THE RECORDS START
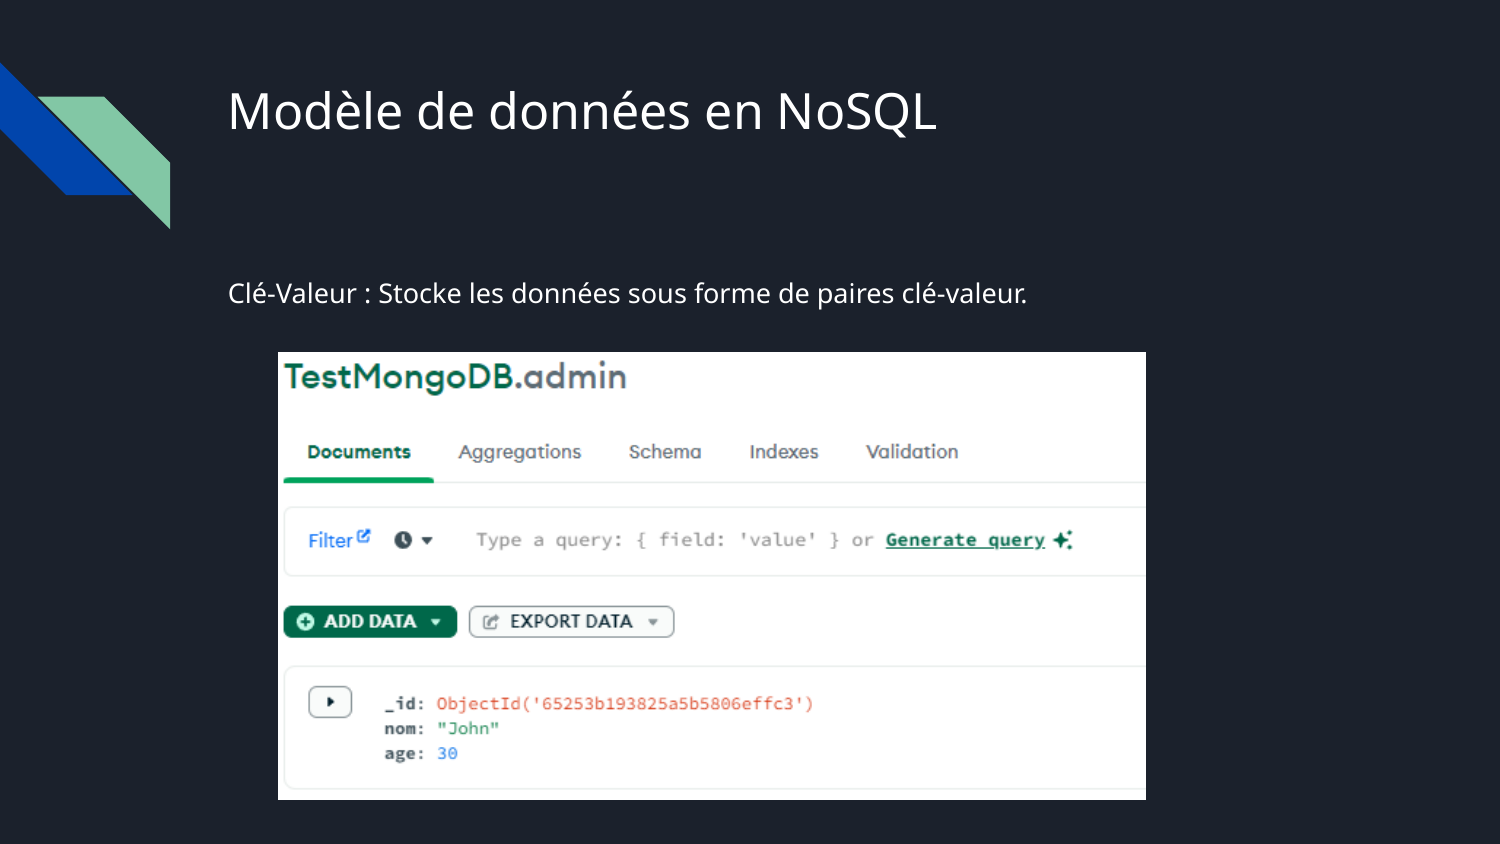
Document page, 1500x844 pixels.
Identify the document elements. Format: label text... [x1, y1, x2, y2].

picture [277, 352, 1146, 800]
title Modèle de données en NoSQL [212, 64, 1368, 215]
list Clé-Valeur : Stocke les données sous forme de paires clé-valeur. [212, 257, 1368, 735]
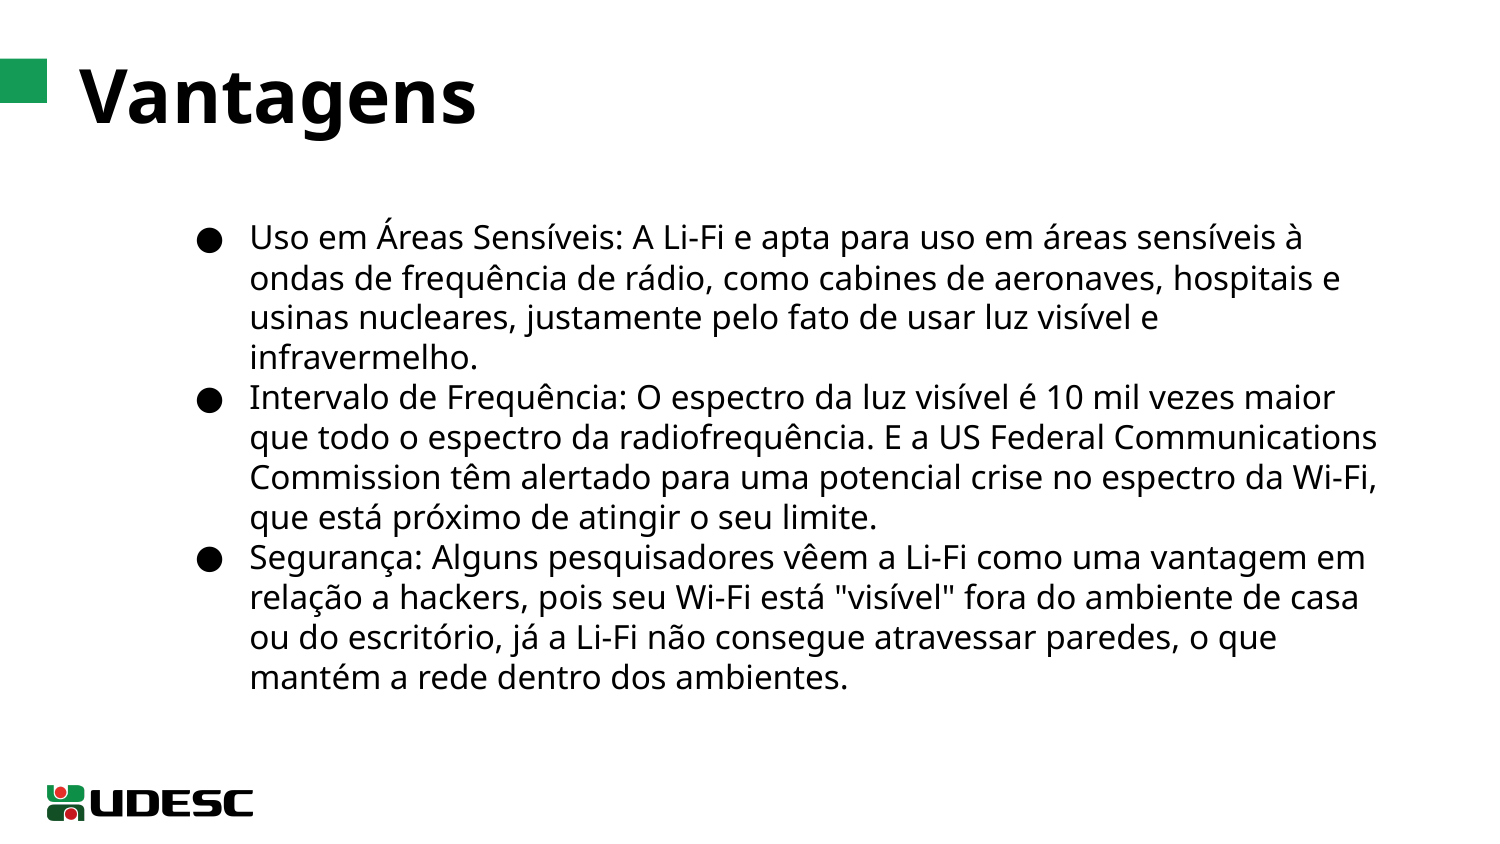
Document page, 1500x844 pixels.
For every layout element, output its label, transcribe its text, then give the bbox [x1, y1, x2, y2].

text_box Vantagens [64, 40, 1081, 146]
text_box Uso em Áreas Sensíveis: A Li-Fi e apta para uso em áreas sensíveis à ondas de frequência de rádio, como cabines de aeronaves, hospitais e usinas nucleares, justamente pelo fato de usar luz visível e infravermelho. Intervalo de Frequência: O espectro da luz visível é 10 mil vezes maior que todo o espectro da radiofrequência. E a US Federal Communications Commission têm alertado para uma potencial crise no espectro da Wi-Fi, que está próximo de atingir o seu limite. Segurança: Alguns pesquisadores vêem a Li-Fi como uma vantagem em relação a hackers, pois seu Wi-Fi está "visível" fora do ambiente de casa ou do escritório, já a Li-Fi não consegue atravessar paredes, o que mantém a rede dentro dos ambientes. [159, 209, 1411, 704]
picture [46, 784, 253, 822]
text_box [0, 58, 47, 103]
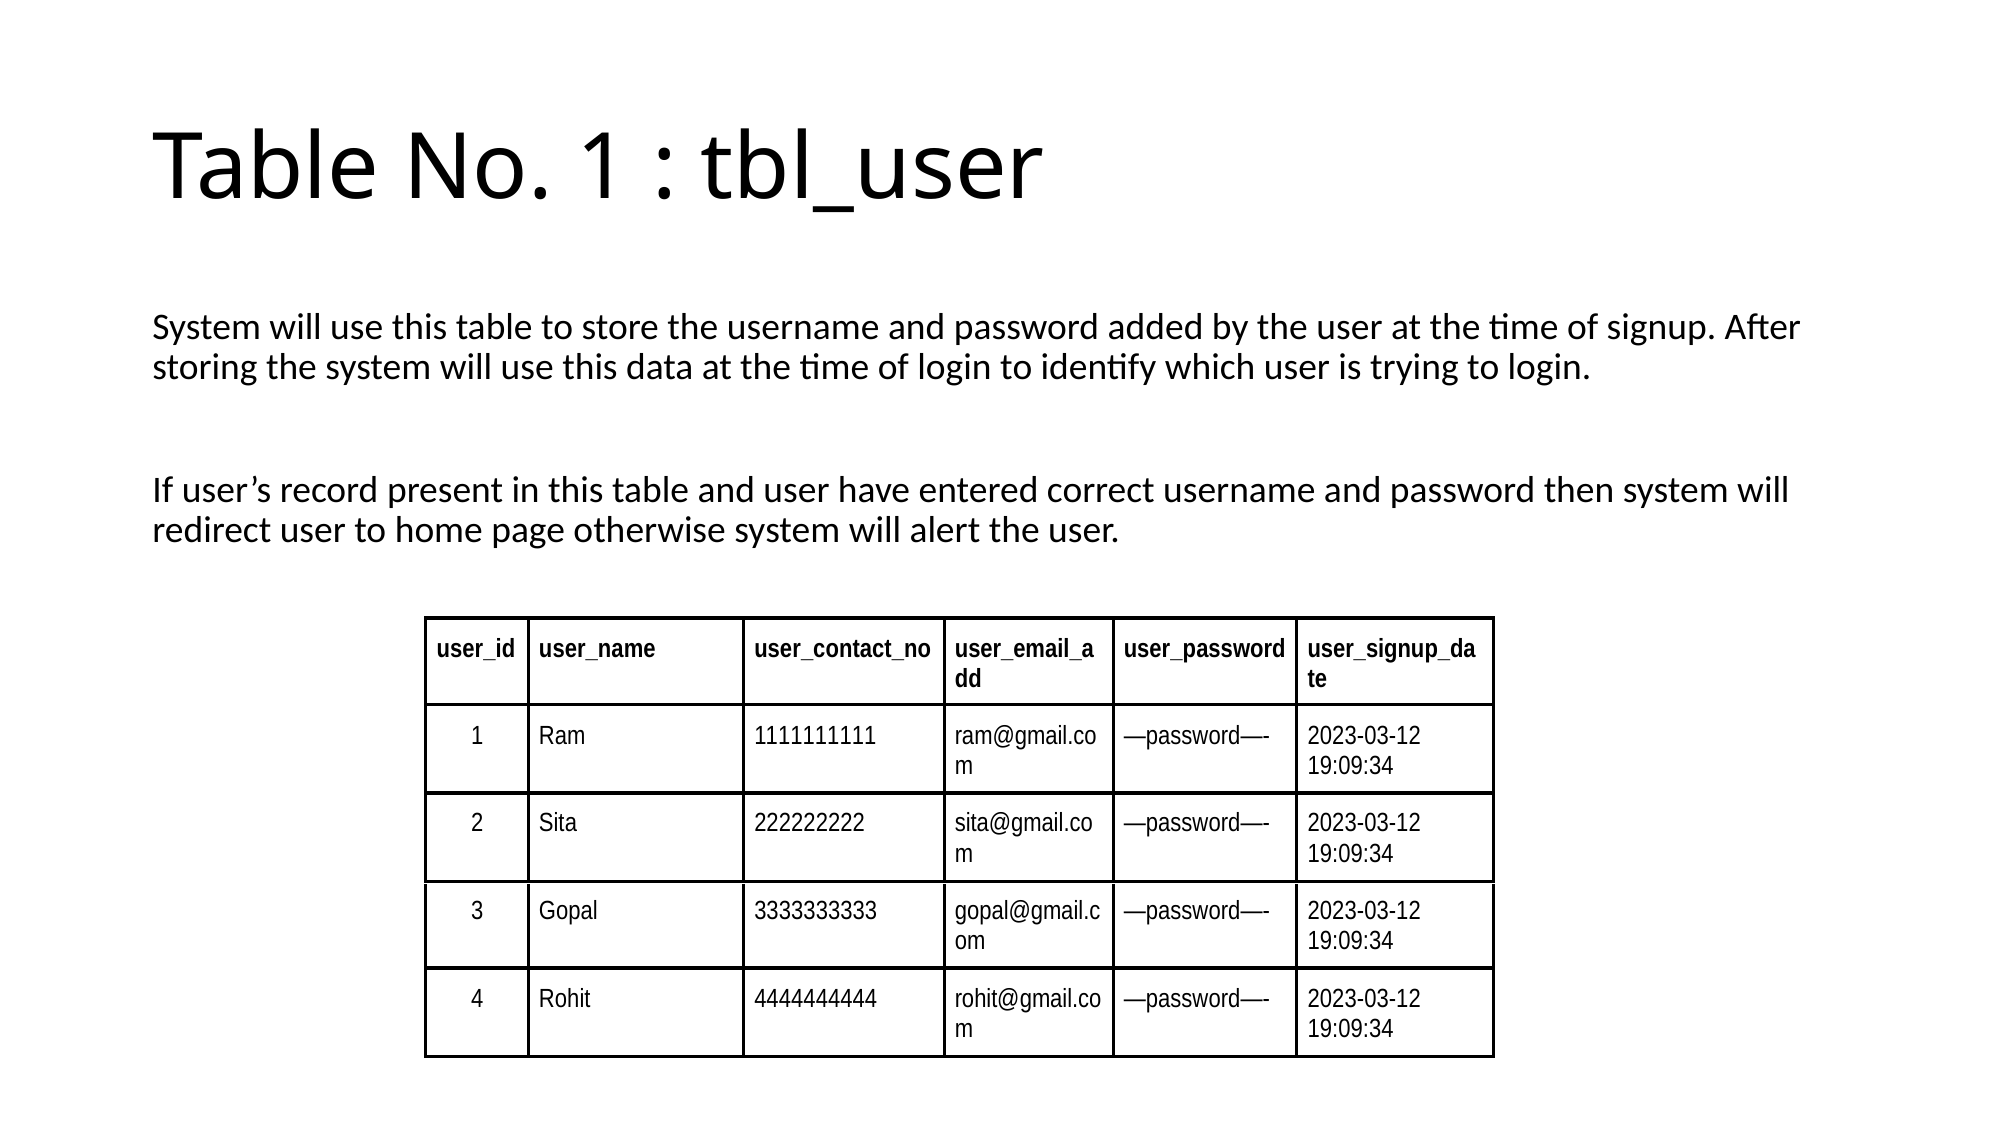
THE RECORDS END
◆ EXERCISE AIM
Although the records contain pictures, print only the rest, exactly as written.

◆ SOLUTION
Document page, 1500x844 pixels.
Identify the document elements. Format: label text... [x1, y1, x2, y2].

picture [277, 352, 1146, 800]
title Modèle de données en NoSQL [212, 64, 1368, 215]
list Clé-Valeur : Stocke les données sous forme de paires clé-valeur. [212, 257, 1368, 735]
Document page, 1500x844 pixels.
For every layout element, output its label, transcribe its text, then give the bbox [x1, y1, x2, y2].

text_box Vantagens [64, 40, 1081, 146]
text_box Uso em Áreas Sensíveis: A Li-Fi e apta para uso em áreas sensíveis à ondas de frequência de rádio, como cabines de aeronaves, hospitais e usinas nucleares, justamente pelo fato de usar luz visível e infravermelho. Intervalo de Frequência: O espectro da luz visível é 10 mil vezes maior que todo o espectro da radiofrequência. E a US Federal Communications Commission têm alertado para uma potencial crise no espectro da Wi-Fi, que está próximo de atingir o seu limite. Segurança: Alguns pesquisadores vêem a Li-Fi como uma vantagem em relação a hackers, pois seu Wi-Fi está "visível" fora do ambiente de casa ou do escritório, já a Li-Fi não consegue atravessar paredes, o que mantém a rede dentro dos ambientes. [159, 209, 1411, 704]
picture [46, 784, 253, 822]
text_box [0, 58, 47, 103]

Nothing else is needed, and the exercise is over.